* _READING TEXT_
2011-12-06 Thread Farley, Peter x23353
Well, I certainly thought of TSO SEND, but it is the WAKEUP part of the 
process (i.e., the receiving end) that I don't see a way to accomplish.  How 
could a program running in a TSO user's address space wait for and then receive 
a message sent via TSO SEND?

And as an extension of such a capability, how would a batch TSO process (i.e., 
an IKJEFTxx batch step) receive and process such a message?

Peter

 -Original Message-
 From: IBM Mainframe Discussion List [mailto:IBM-MAIN@bama.ua.edu] On
 Behalf Of Steve Conway
 Sent: Tuesday, December 06, 2011 11:28 AM
 To: IBM-MAIN@bama.ua.edu
 Subject: Re: z/OS's basis for TCP/IP
 
 Peter,
 
 Sounds like you want TSO SEND.  Do TSO HELP SEND for syntax and usage.
 
 
 Cheers,,,Steve
Snipped 
 From:   Farley, Peter x23353 peter.far...@broadridge.com
 To: IBM-MAIN@bama.ua.edu
 Date:   12/06/2011 11:25 AM
 Subject:Re: z/OS's basis for TCP/IP
 Sent by:IBM Mainframe Discussion List IBM-MAIN@bama.ua.edu
 
 Chris,
 
 Well, I can't say I'm surprised by your answer, but thanks for your
 insights anyway.
 
 I haven't searched around the web yet (especially the CBT site) for some
 equivalent facility, but perhaps it's time I did so.  Now, where did I put
 those darned round tuits...  :)
 
 Peter
 
  -Original Message-
  From: IBM Mainframe Discussion List [mailto:IBM-MAIN@bama.ua.edu] On
  Behalf Of Chris Mason
  Sent: Tuesday, December 06, 2011 10:42 AM
  To: IBM-MAIN@bama.ua.edu
  Subject: Re: z/OS's basis for TCP/IP
 
  Peter
 
  I'm very sorry to be disappointing you!
 
   Is there any chance that there is a z/OS equivalent of these z/VM
  commands for the general (non-authorized) user?
 
  We're on the down slope, not the up slope! In other words, the
  direction in the IP component of z/OS Communications Server is to get
 rid
  of these entrails of the VM heritage. The most recent to go - although
 not
  strictly replaced one-for-one - is the old Pascal SMTP server to be
  replaced by the CSSMTP server.
 
  The other major server written in Pascal surviving from the old TCP/IP
  for VM days - see my first response in this thread - is the LPD server.
 I
  believe there is a product which replaces this with a number of
 additional
  capabilities - someone can no doubt jump in with what that is - so, in
  effect, the LPD server has already been replaced.

* _RECORDS SHOWN_
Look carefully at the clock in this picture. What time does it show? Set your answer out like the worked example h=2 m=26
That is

...

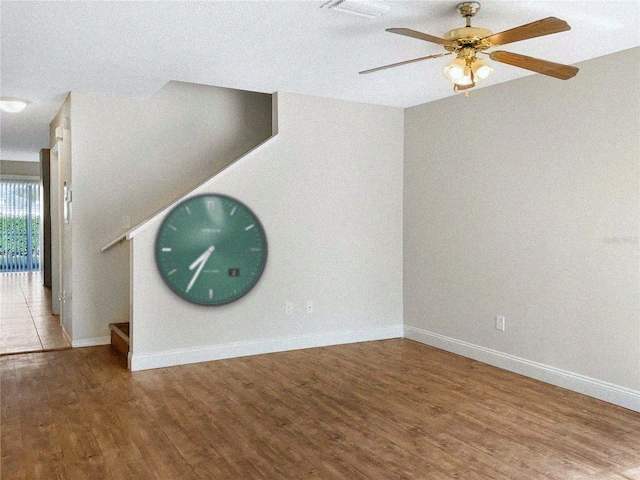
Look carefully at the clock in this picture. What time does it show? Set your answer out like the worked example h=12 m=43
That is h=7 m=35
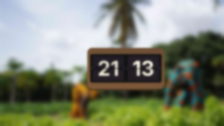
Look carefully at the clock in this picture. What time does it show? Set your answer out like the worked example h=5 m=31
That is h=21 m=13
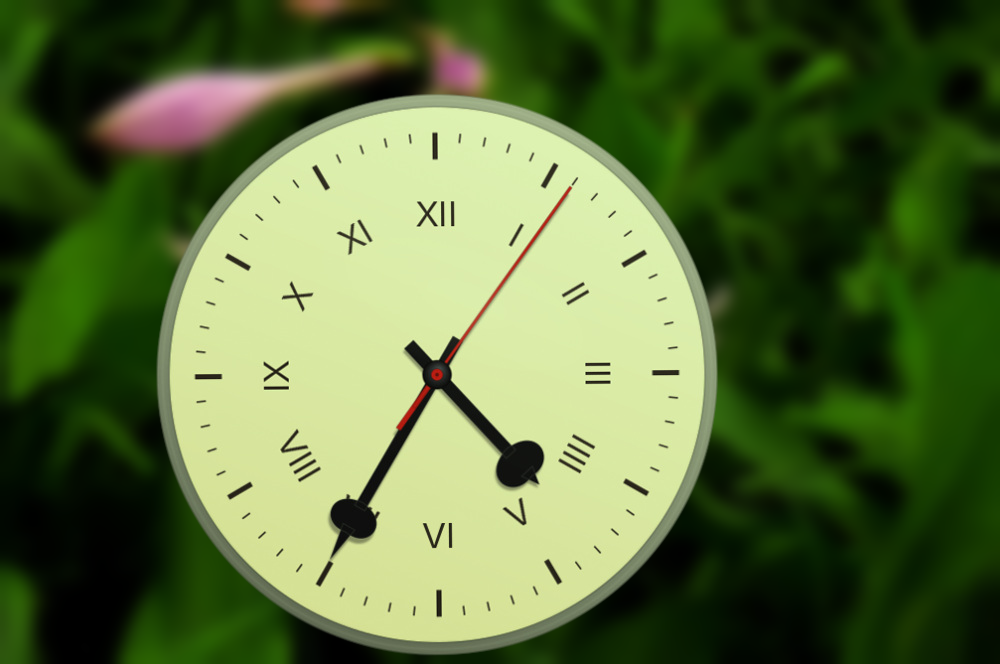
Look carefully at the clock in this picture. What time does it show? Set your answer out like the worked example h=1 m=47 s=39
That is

* _EXERCISES_
1. Say whether each statement agrees with the mailing-list thread: (a) Steve Conway suggested TSO SEND, (b) the old Pascal SMTP server is to be replaced by the CSSMTP server, (c) Peter had already searched the CBT site. Answer yes or no for each, quoting the deciding words exactly.
2. Please return the part of the mailing-list thread starting with "2011-12-06 Thread Farley, Peter" and going on through "such a message?", copied exactly.
The records are separate material and have no connection to the mailing-list thread.

* _ANSWERS TO THE TASKS_
1.
(a) Yes: "Sounds like you want TSO SEND."
(b) Yes: "the old Pascal SMTP server to be replaced by the CSSMTP server"
(c) No: "I haven't searched around the web yet (especially the CBT site)"

2.
2011-12-06 Thread Farley, Peter x23353
Well, I certainly thought of TSO SEND, but it is the WAKEUP part of the 
process (i.e., the receiving end) that I don't see a way to accomplish.  How 
could a program running in a TSO user's address space wait for and then receive 
a message sent via TSO SEND?

And as an extension of such a capability, how would a batch TSO process (i.e., 
an IKJEFTxx batch step) receive and process such a message?